The knock-on effect of this was that the forward line didn’t have to cover the wings as much as they did in the first half, meaning that we began to see them work more closely together, giving Manchester City a bigger presence in the final third. Raso played in the half-spaces, where we know she can have an impact on her team’s play, whilst Hemp drove inside and constantly beat individual Chelsea defenders, setting up numerous chances for her teammates.
White, meanwhile, continued to move between the defenders, but she now had the support from the other two to ensure that these runs were turned into shots on goal. If we add Caroline Weir and Stanway to the equation, with both operating in higher areas of the pitch during the second half, then we can see why Manchester City posed a greater attacking threat and ultimately won the game.
In conclusion, this tactical analysis has shown how this year’s Continental Cup final really was a game of two halves. Both sides were average before halftime, but it was Manchester City Women who took control afterwards. Emma Hayes said that the absence of Chelsea Women’s key players was the likely reason for their defeat, and it is possible that having one or both of Kirby and Fleming in the team could have made a difference on the day.

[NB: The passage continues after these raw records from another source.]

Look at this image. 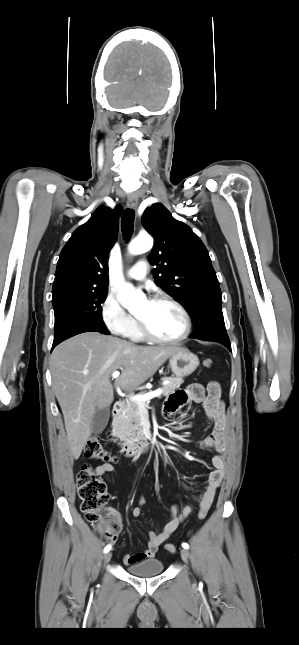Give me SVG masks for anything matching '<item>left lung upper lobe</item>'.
Returning <instances> with one entry per match:
<instances>
[{
    "label": "left lung upper lobe",
    "mask_w": 299,
    "mask_h": 645,
    "mask_svg": "<svg viewBox=\"0 0 299 645\" xmlns=\"http://www.w3.org/2000/svg\"><path fill=\"white\" fill-rule=\"evenodd\" d=\"M142 224L154 237L148 257L159 287L176 298L194 323L193 338L225 332L222 293L208 251L186 224L160 203L148 207Z\"/></svg>",
    "instance_id": "5c2ea615"
}]
</instances>
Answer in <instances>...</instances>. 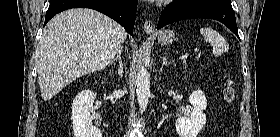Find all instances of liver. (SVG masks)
Returning <instances> with one entry per match:
<instances>
[{"label": "liver", "mask_w": 280, "mask_h": 137, "mask_svg": "<svg viewBox=\"0 0 280 137\" xmlns=\"http://www.w3.org/2000/svg\"><path fill=\"white\" fill-rule=\"evenodd\" d=\"M126 37L118 23L93 9H69L53 17L37 52L42 99L53 98L82 75L104 69Z\"/></svg>", "instance_id": "6515ba94"}]
</instances>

Gareth Taylor, on the other hand, was delighted by the way his side stepped up after the break, describing his players as “magnificent” and their second-half performance as “immense” in his post-match comments. After questions over his future at the beginning of the season, this victory will go a long way in restoring the fans’ faith in his leadership.
Chelsea’s next game sees them face a tricky league trip to mid-table West Ham United Women on Thursday night, as they look to make up some of the points between them and Arsenal. Manchester City, meanwhile, are next in league action on Sunday, when they travel to fellow top-four rivals Tottenham Hotspur Women.